We think of autism as one set of fairly well-defined symptoms — it's not. It's vast and there's as many different kinds of autism as there are people with autism, really, and just because one book might be really helpful about one type, one manifestation, that doesn't mean that it'll be helpful for any others. But as it happens, there was quite a useful overlap between Naoki's autism and our son's — that's reason one.

Reason two: Many books are written by experts or they're written by care[takers] or people with autism but very high-functioning autism, more towards the Asperger's end of the pool than towards the kind of autism that our son has, which is fairly hardcore, fairly nonverbal. ... And [the book] was from the inside, it was from the planet of autism; it very often felt as if Naoki was giving our son a voice and if our son could say what was happening in his head, then he would say something like this. This made me understand that so much more is going on in our son's head than is apparent and many of the problems and the challenges that our son faces ... we were piling them on through our own ignorance about autism. And this is true for every autistic person on earth.

We cause a hell of a lot of the problems, us neuro-typicals, because we don't get it. We just jump to false assumptions.
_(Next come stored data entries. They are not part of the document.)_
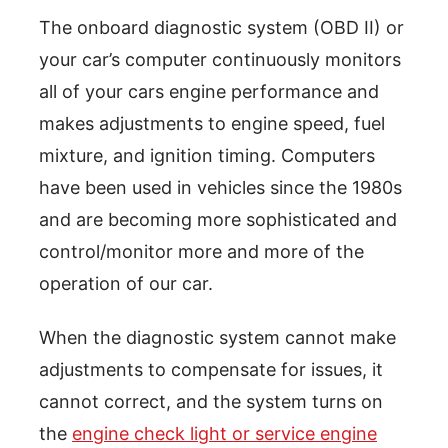
The onboard diagnostic system (OBD II) or
your car’s computer continuously monitors
all of your cars engine performance and
makes adjustments to engine speed, fuel
mixture, and ignition timing. Computers
have been used in vehicles since the 1980s
and are becoming more sophisticated and
control/monitor more and more of the
operation of our car.
When the diagnostic system cannot make
adjustments to compensate for issues, it
cannot correct, and the system turns on
the
engine check light or service engine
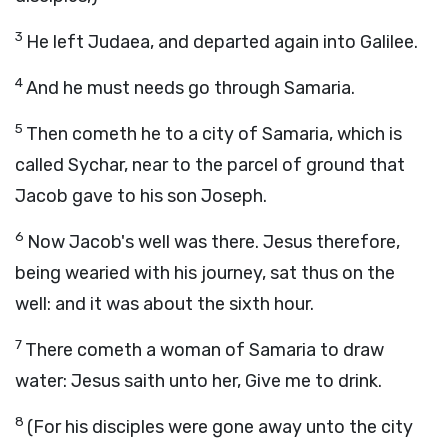
3
He left Judaea, and departed again into Galilee.
4
And he must needs go through Samaria.
5
Then cometh he to a city of Samaria, which is
called Sychar, near to the parcel of ground that
Jacob gave to his son Joseph.
6
Now Jacob's well was there. Jesus therefore,
being wearied with his journey, sat thus on the
well: and it was about the sixth hour.
7
There cometh a woman of Samaria to draw
water: Jesus saith unto her, Give me to drink.
8
(For his disciples were gone away unto the city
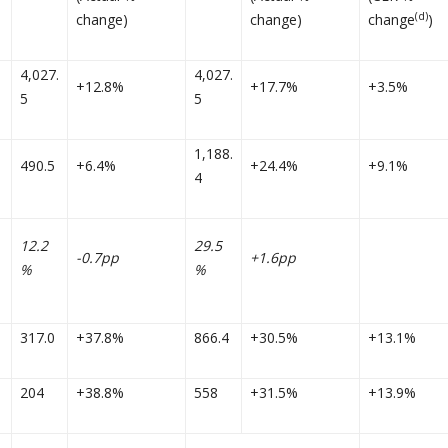
(d)
change)
change)
change
)
4,027.
4,027.
+12.8%
+17.7%
+3.5%
5
5
1,188.
490.5
+6.4%
+24.4%
+9.1%
4
12.2
29.5
-0.7pp
+1.6pp
%
%
317.0
+37.8%
866.4
+30.5%
+13.1%
204
+38.8%
558
+31.5%
+13.9%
We even kind of congratulate ourselves on our knowledge that, for example, kids with autism prefer to be on their own in the corner lining up their toys in a line and they're happiest there. No they're not. They want the human interaction, it's just we're so lousy at understanding how to do it that we get it wrong, thereby driving them into the corner. We confuse our wrong actions with their preferred behaviors and they can't point it out because they have autism, what a fate! But when you know that that mischievousness is there, when you know that that intellect and intelligence and that desire for interactivity is there, then you change the way you behave.